*Task goal*. Each entry below must be written out exactly, with pictures left out.

········

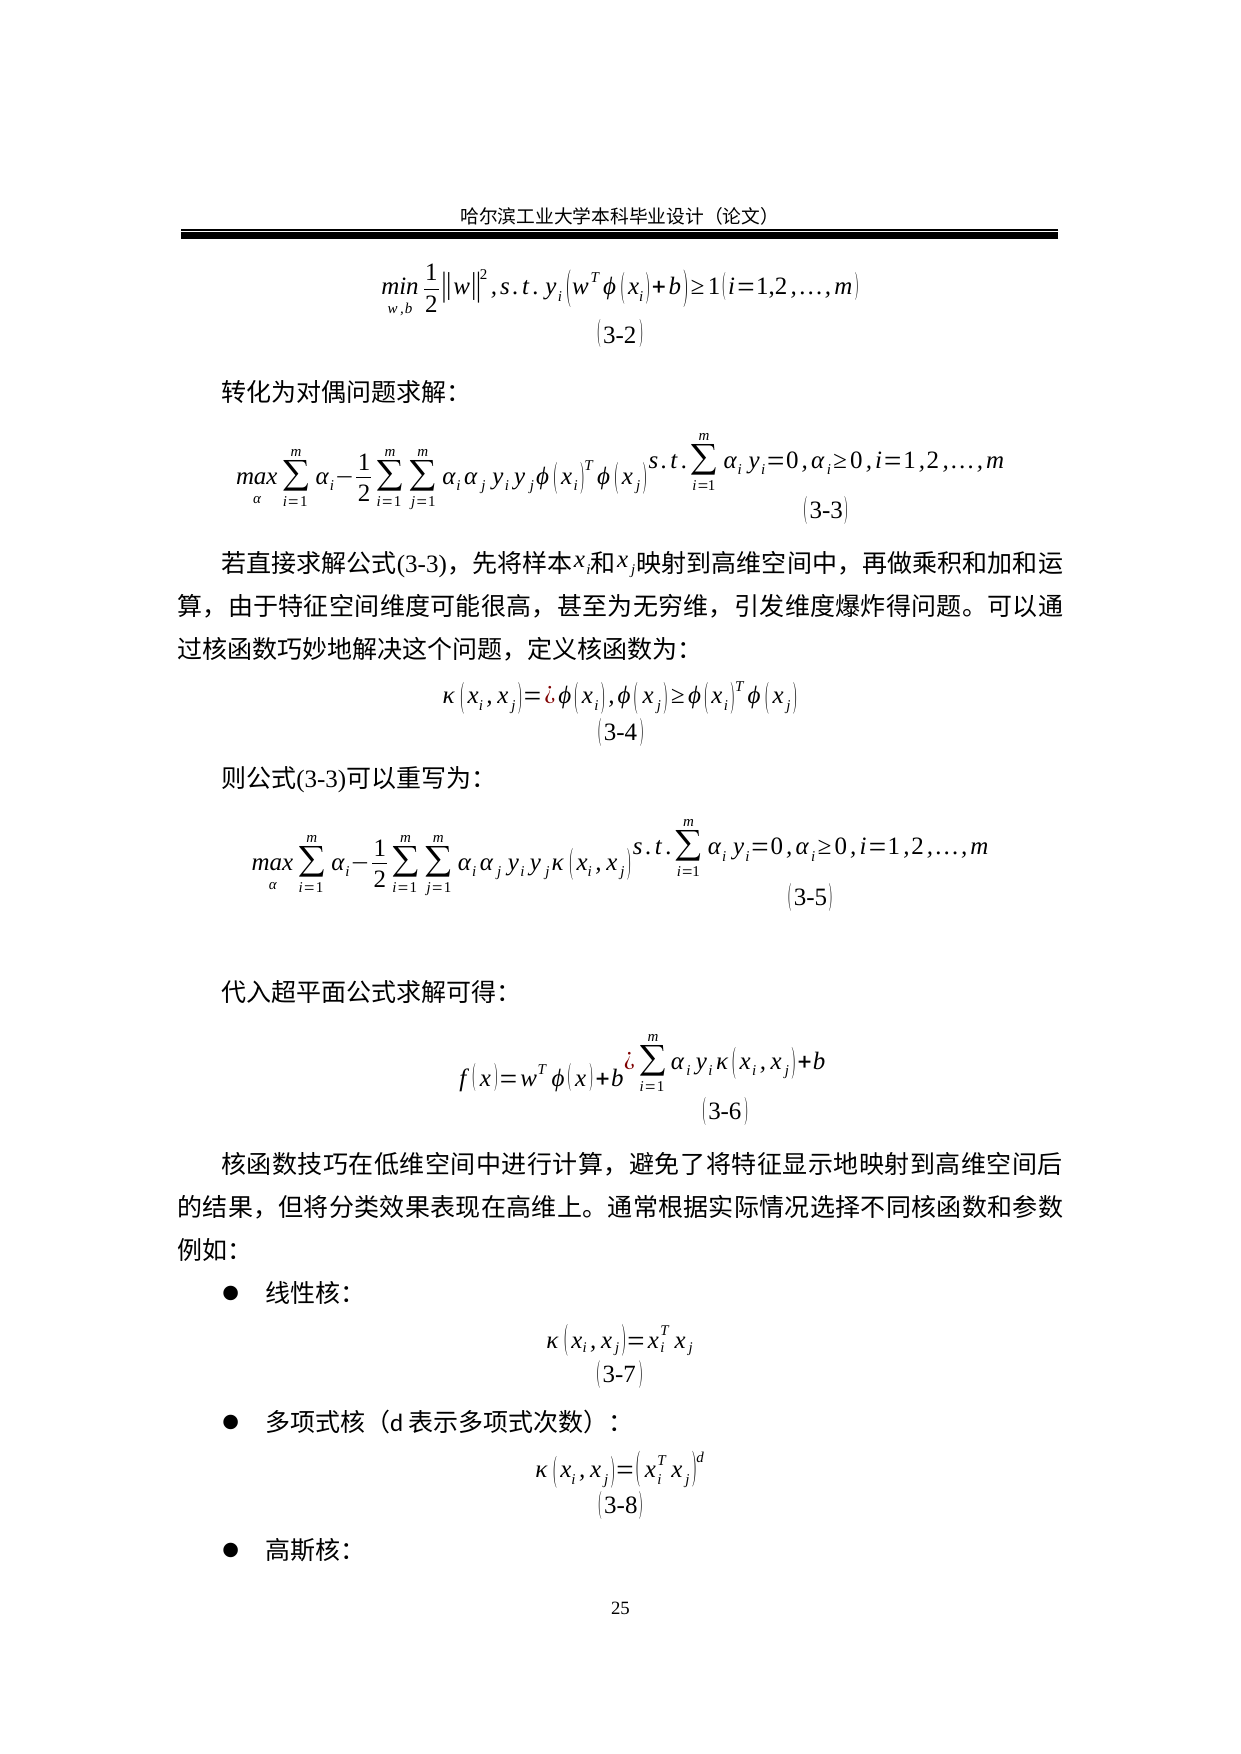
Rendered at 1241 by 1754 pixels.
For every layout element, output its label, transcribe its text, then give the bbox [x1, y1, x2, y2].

text 核函数技巧在低维空间中进行计算，避免了将特征显示地映射到高维空间后的结果，但将分类效果表现在高维上。通常根据实际情况选择不同核函数和参数，例如： [177, 1141, 1063, 1270]
text 若直接求解公式(3-3)，先将样本和映射到高维空间中，再做乘积和加和运算，由于特征空间维度可能很高，甚至为无穷维，引发维度爆炸得问题。可以通过核函数巧妙地解决这个问题，定义核函数为： [177, 540, 1063, 669]
text 则公式(3-3)可以重写为： [177, 755, 1063, 798]
text 转化为对偶问题求解： [177, 369, 1063, 412]
list 线性核： [221, 1270, 1063, 1313]
text 代入超平面公式求解可得： [177, 969, 1063, 1012]
list 多项式核（d表示多项式次数）： [221, 1399, 1063, 1442]
list 高斯核： [221, 1527, 1063, 1570]
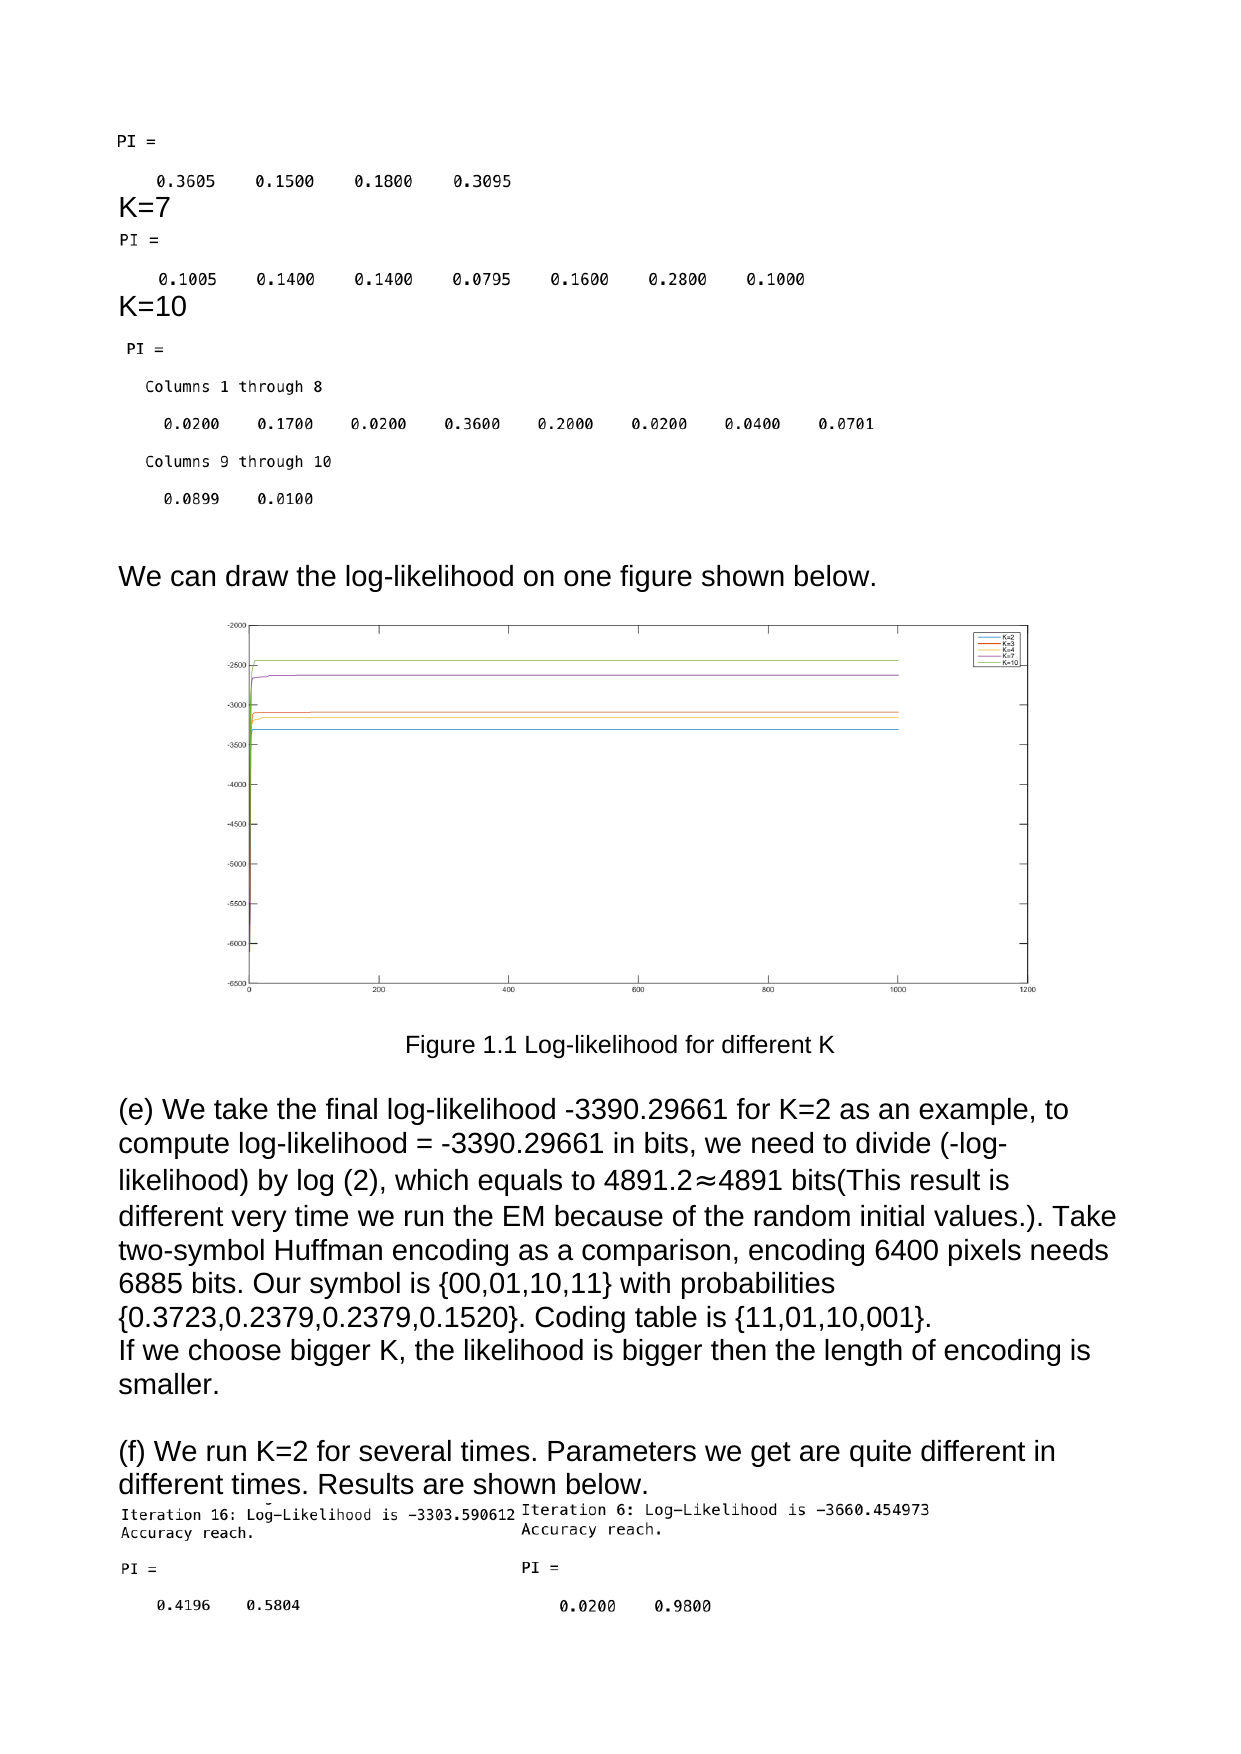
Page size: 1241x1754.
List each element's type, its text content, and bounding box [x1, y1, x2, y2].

picture [125, 322, 913, 526]
picture [118, 223, 812, 289]
text Figure 1.1 Log-likelihood for different K [118, 1030, 1122, 1059]
text If we choose bigger K, the likelihood is bigger then the length of encoding is smaller. [118, 1333, 1122, 1400]
text (f) We run K=2 for several times. Parameters we get are quite different in different times. Results are shown below. [118, 1434, 1122, 1501]
picture [118, 1501, 940, 1619]
picture [118, 130, 605, 190]
text K=7 [118, 189, 1122, 223]
text We can draw the log-likelihood on one figure shown below. [118, 559, 1122, 593]
text K=10 [118, 289, 1122, 322]
text (e) We take the final log-likelihood -3390.29661 for K=2 as an example, to compute log-likelihood = -3390.29661 in bits, we need to divide (-log-likelihood) by log (2), which equals to 4891.2≈4891 bits(This result is different very time we run the EM because of the random initial values.). Take two-symbol Huffman encoding as a comparison, encoding 6400 pixels needs 6885 bits. Our symbol is {00,01,10,11} with probabilities {0.3723,0.2379,0.2379,0.1520}. Coding table is {11,01,10,001}. [118, 1092, 1122, 1333]
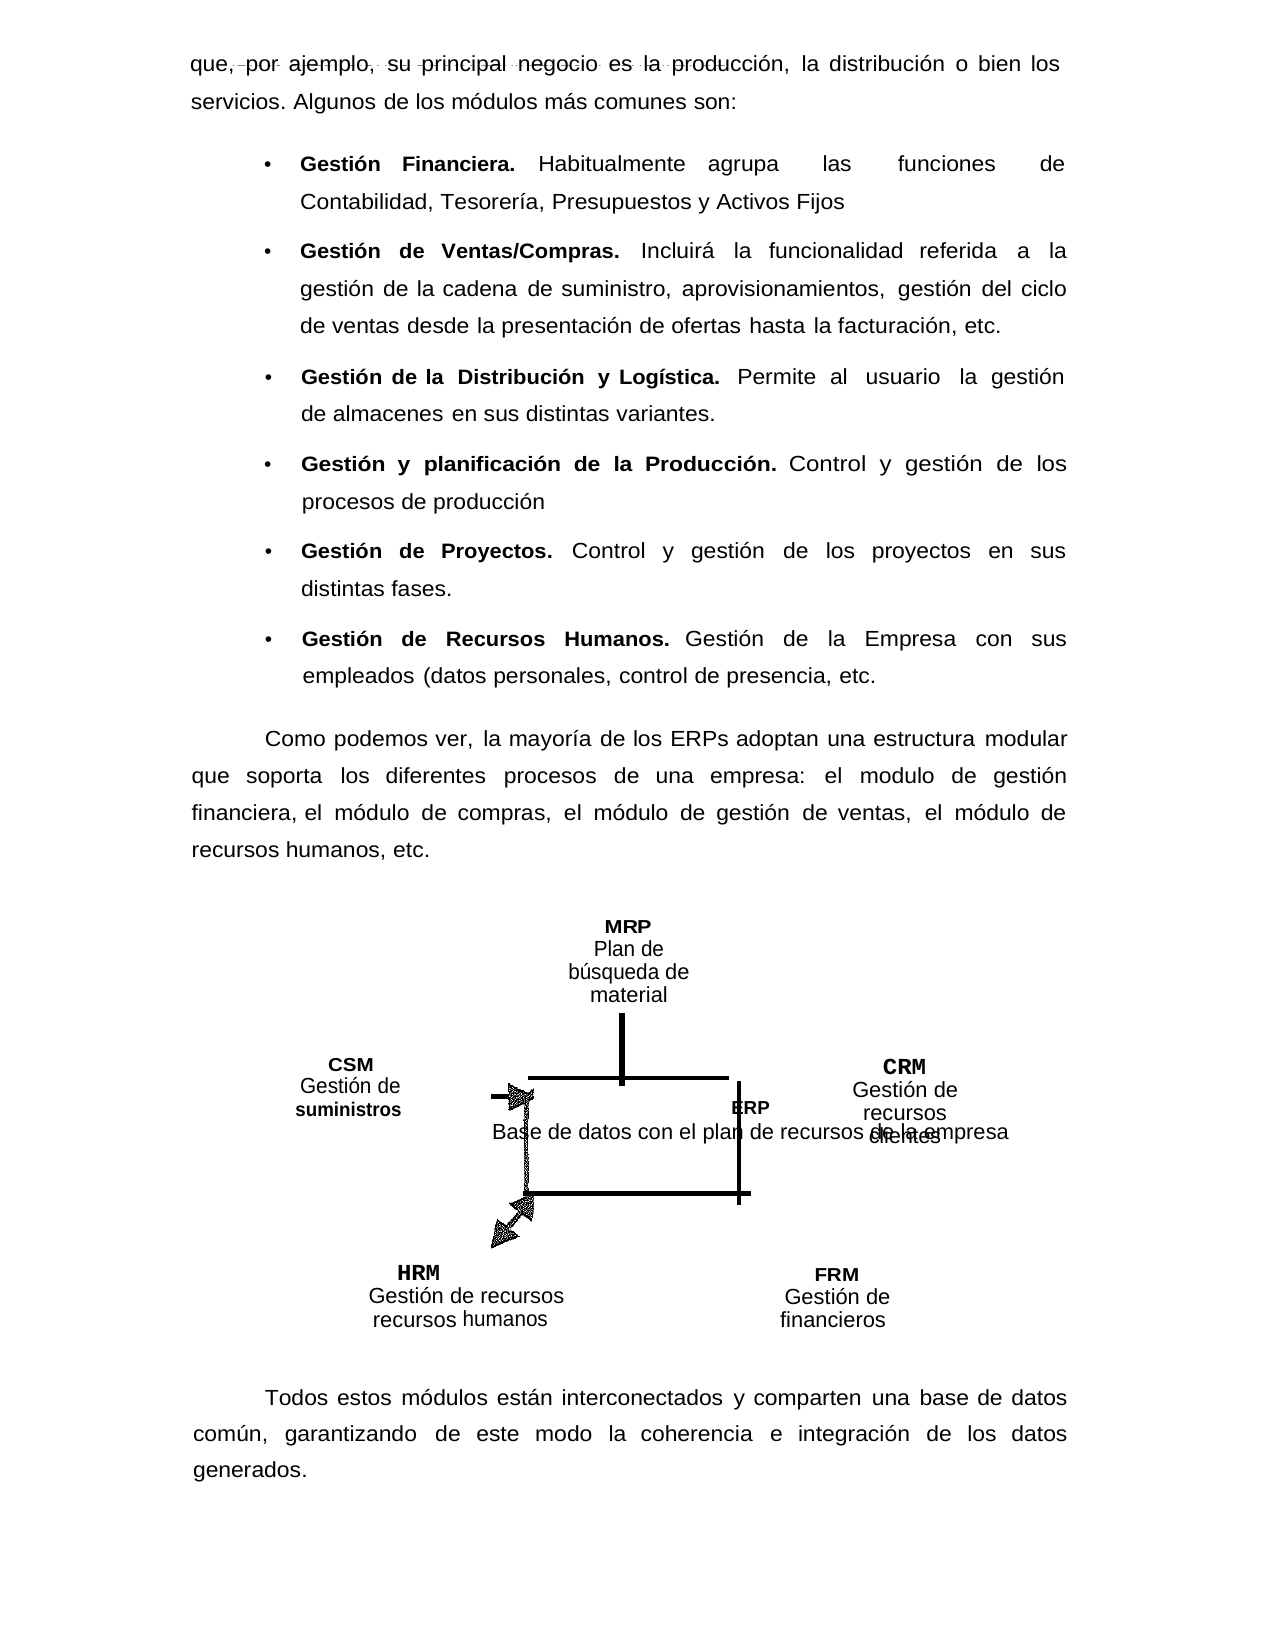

········

*Task result*.
Rendered at 1241 by 1754 pixels.
For every layout element, output its label, transcribe its text, then give the bbox [x1, y1, x2, y2].

text 核函数技巧在低维空间中进行计算，避免了将特征显示地映射到高维空间后的结果，但将分类效果表现在高维上。通常根据实际情况选择不同核函数和参数，例如： [177, 1141, 1063, 1270]
text 若直接求解公式(3-3)，先将样本和映射到高维空间中，再做乘积和加和运算，由于特征空间维度可能很高，甚至为无穷维，引发维度爆炸得问题。可以通过核函数巧妙地解决这个问题，定义核函数为： [177, 540, 1063, 669]
text 则公式(3-3)可以重写为： [177, 755, 1063, 798]
text 转化为对偶问题求解： [177, 369, 1063, 412]
list 线性核： [221, 1270, 1063, 1313]
text 代入超平面公式求解可得： [177, 969, 1063, 1012]
list 多项式核（d表示多项式次数）： [221, 1399, 1063, 1442]
list 高斯核： [221, 1527, 1063, 1570]
Page size: 1241x1754.
List each element's type, its text content, and bounding box [x1, y1, x2, y2].

picture [125, 322, 913, 526]
picture [118, 223, 812, 289]
text Figure 1.1 Log-likelihood for different K [118, 1030, 1122, 1059]
text If we choose bigger K, the likelihood is bigger then the length of encoding is smaller. [118, 1333, 1122, 1400]
text (f) We run K=2 for several times. Parameters we get are quite different in different times. Results are shown below. [118, 1434, 1122, 1501]
picture [118, 1501, 940, 1619]
picture [118, 130, 605, 190]
text K=7 [118, 189, 1122, 223]
text We can draw the log-likelihood on one figure shown below. [118, 559, 1122, 593]
text K=10 [118, 289, 1122, 322]
text (e) We take the final log-likelihood -3390.29661 for K=2 as an example, to compute log-likelihood = -3390.29661 in bits, we need to divide (-log-likelihood) by log (2), which equals to 4891.2≈4891 bits(This result is different very time we run the EM because of the random initial values.). Take two-symbol Huffman encoding as a comparison, encoding 6400 pixels needs 6885 bits. Our symbol is {00,01,10,11} with probabilities {0.3723,0.2379,0.2379,0.1520}. Coding table is {11,01,10,001}. [118, 1092, 1122, 1333]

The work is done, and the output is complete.